Memorandum by Bristol Electric Railbus
Ltd (LR 37)
THE FUTURE OF LIGHT RAIL AND MODERN TRAMS
IN BRITAIN
I am writing on behalf of this company to make
a submission to the Committee on the above subject.
This company has successfully developed and
demonstrated a proof-of-concept Ultra Light Rail (ULR) Tram which
operated along Bristol Harbourside for 30 months from May 1998
to October 2000 carrying over 50,000 paying passengers. Its popularity
with the public was confirmed by an independent poll carried out
for the Bristol City Council. As a result a project was included
in the current Bristol Local Transport Plan for an extended ULR
public transport service connecting the Harbourside with the City
Centre and with the Long Ashton Park-and-Ride. This project has
not materialised because no funds have been provided for it either
by the City Council or the DfT. Some funding was offered by the
EU under the Vivaldi project but this could not be utilised because
no matching funding was made available by the UK authorities concerned.

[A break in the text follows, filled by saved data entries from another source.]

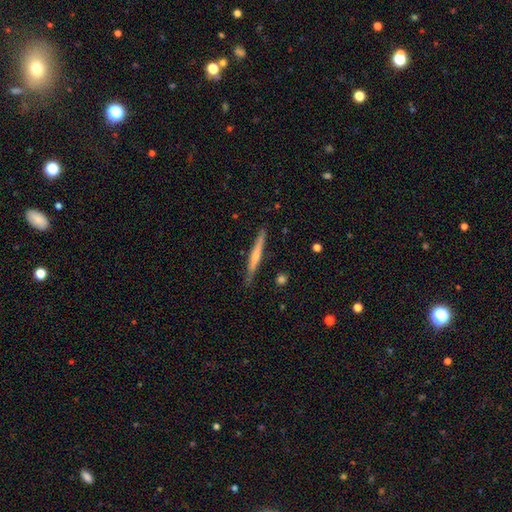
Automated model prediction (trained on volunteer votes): The model was most divided on "smooth or featured": featured or disk: 48%, smooth: 46%, star or artifact: 6%. More confident: merging — none (86%).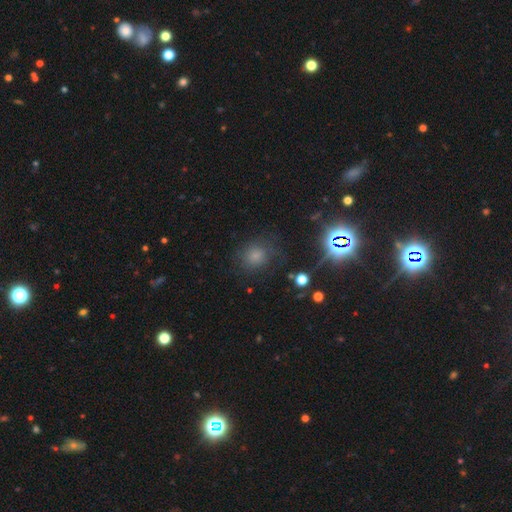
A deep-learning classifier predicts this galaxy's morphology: Q: Smooth or featured?
A: smooth (62%); runner-up: star or artifact (28%)
Q: How rounded?
A: round (83%); runner-up: in between (16%)
Q: Merging?
A: none (75%); runner-up: minor disturbance (15%)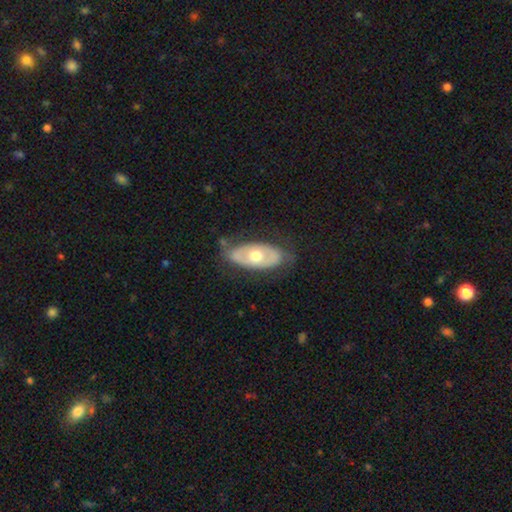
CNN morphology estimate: This is possibly a featured or disk galaxy (55%). It is clearly not viewed edge-on (85%). Merging: likely none (74%).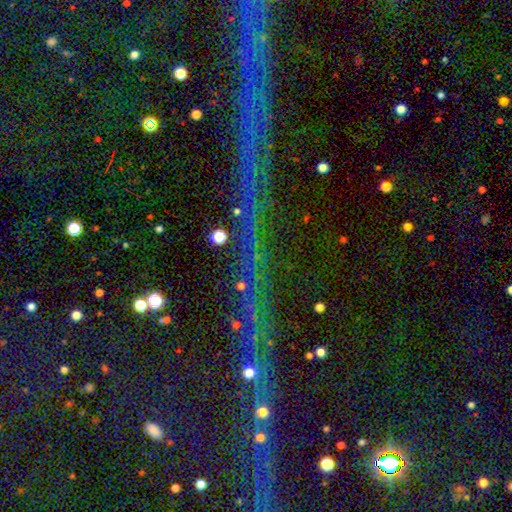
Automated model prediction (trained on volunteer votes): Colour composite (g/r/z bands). It shows a star or artifact, not a galaxy (76%).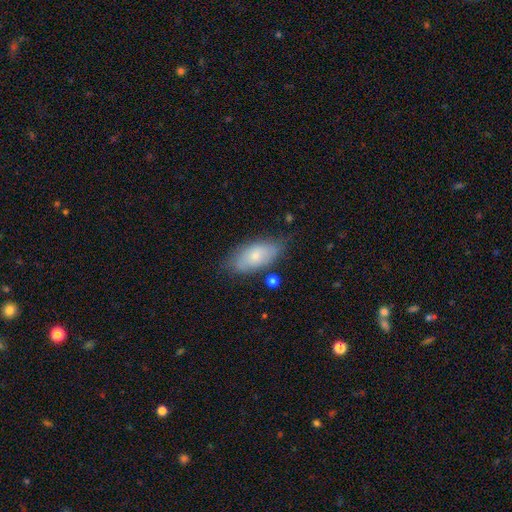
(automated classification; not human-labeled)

This company considers that it is uniquely qualified
to make the attached submission because of its investment in developing
ULR, which it has done entirely at its own expense without any
official help. The company was set up with the specific purpose
of introducing low-cost, zero-emission light rail which would
conform to Government policy pronouncements on the urgent need
to introduce zero-emission transport at an affordable cost. So
far as we are aware no other company in UK has gone to such lengths
at its own expense to meet Government policy requirements.
I would like therefore to request the Committee
to give favourable consideration to our wish to give evidence
in person and to answer any technical or other questions the Committee
or its advisers may wish to ask.
The scope for introducing new conventional light
rail (CLR) systems, as opposed to ultra light rail (ULR), in UK
and elsewhere, is severely limited by the very high cost of CLR.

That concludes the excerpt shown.